Considering the potential long-term public health challenges posed by AKD3840, it is imperative for healthcare providers to incorporate GLP-1 RAs as an integral component of a comprehensive approach aimed at addressing this serious public health concern. However, the remarkably low utilization of GLP-1 RAs among these patients, as shown in this study, underscores an urgent need to heighten awareness and implementation of this therapeutic approach. Our results indicate that the survival benefits and renoprotective effects of GLP-1 RAs remain consistent regardless of the concurrent use of other anti-diabetic agents or RAAS blockers. In addition, the use of GLP-1 RAs has significantly reduced the risk of mortality, MACE, and MAKE in patients requiring metformin or insulin therapy, suggesting the cost-effectiveness of GLP-1 RAs in these high-risk patients41.

Our study possesses notable strengths but also certain limitations. Firstly, reliance on diagnostic codes for disease classification might have resulted in an underrepresentation of mild cases, potentially leading to ascertainment bias. Furthermore, while MACE included mortality attributed specifically to cardiac causes, the broader definition of mortality within MAKE did not allow for precise attribution to renal causes due to the limitations of diagnostic coding. Despite efforts were made to mitigate misclassification bias and residual confounding through positive and negative controls and the computation of E-values, these risks cannot be completely disregarded. Moreover, while validated outcome definitions and PSM were used to minimize differences in comorbidities and medication usage, the inherent limitations associated with electronic health records remain.

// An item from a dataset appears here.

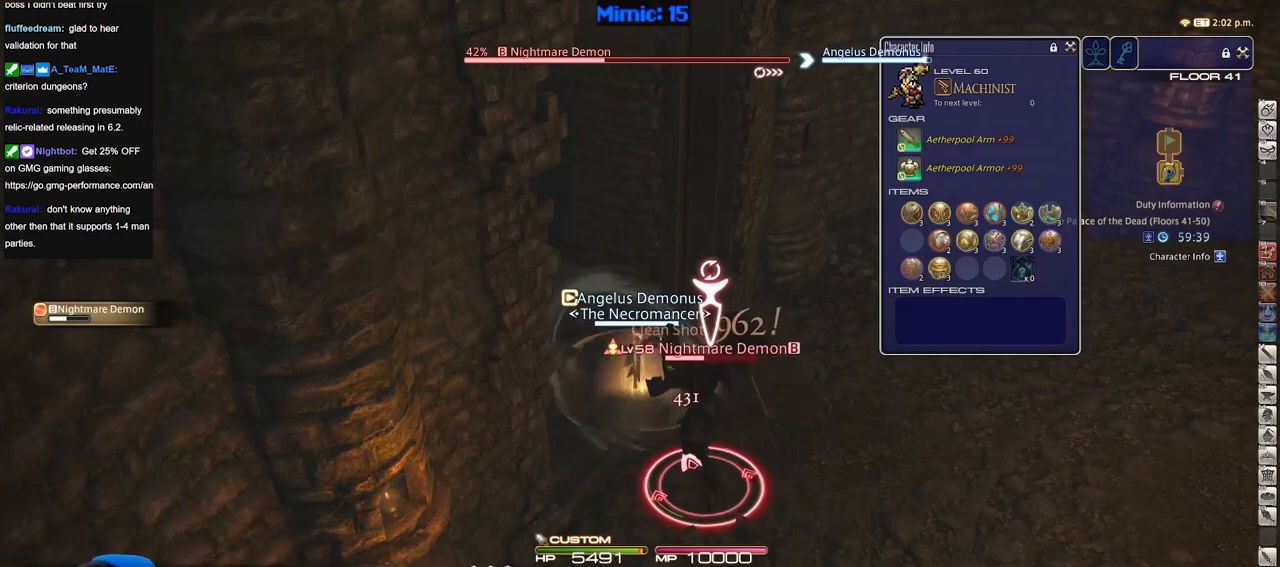
{"keys": [], "events": [[17, "1", "up"], [117, "1", "down"], [200, "1", "up"]]}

Additionally, our analysis could not discern the specific clinical indications for GLP-1RAs initiation during AKD due to the nature of database research, limiting our ability to fully contextualize prescribing decisions. Finally, the lack of detailed reasons for redialysis or mortality also constrains the depth of our outcome analysis,

In summary, our observations suggest that GLP-1 RAs may be associated with a reduction in the risk of mortality, MACEs, and MAKEs in patients with type 2 diabetes following severe AKI, over a median follow-up of 2.3 years. These findings provide insight into the potential benefits of GLP-1 RAs, but they are preliminary and warrant further investigation. Randomized controlled trials are necessary to validate if GLP-1 RAs genuinely enhance the health of these patients and to ensure their safety.

Methods

Ethics statement

Data analysis utilizing the TriNetX platform received approval from the Institutional Review Board of Chi-Mei Hospital (No: 11202-002), as well as approval from the institutional review boards of all participating hospitals. Compliance with both the Health Insurance Portability and Accountability Act and General Data Protection Regulation is maintained by the TriNetX platform42,43. Since the platform consolidates only de-identified data summaries and counts, TriNetX has been granted an informed consent waiver by the Western Institutional Review Board42. Ethical approval for the validation cohort was obtained from the Institutional Review Board of Chang Gung Memorial Hospital (No: 202201889B0). Written informed consent was waived by the IRB due to the retrospective nature of the study. This study was conducted following the principles of the Declaration of Helsinki.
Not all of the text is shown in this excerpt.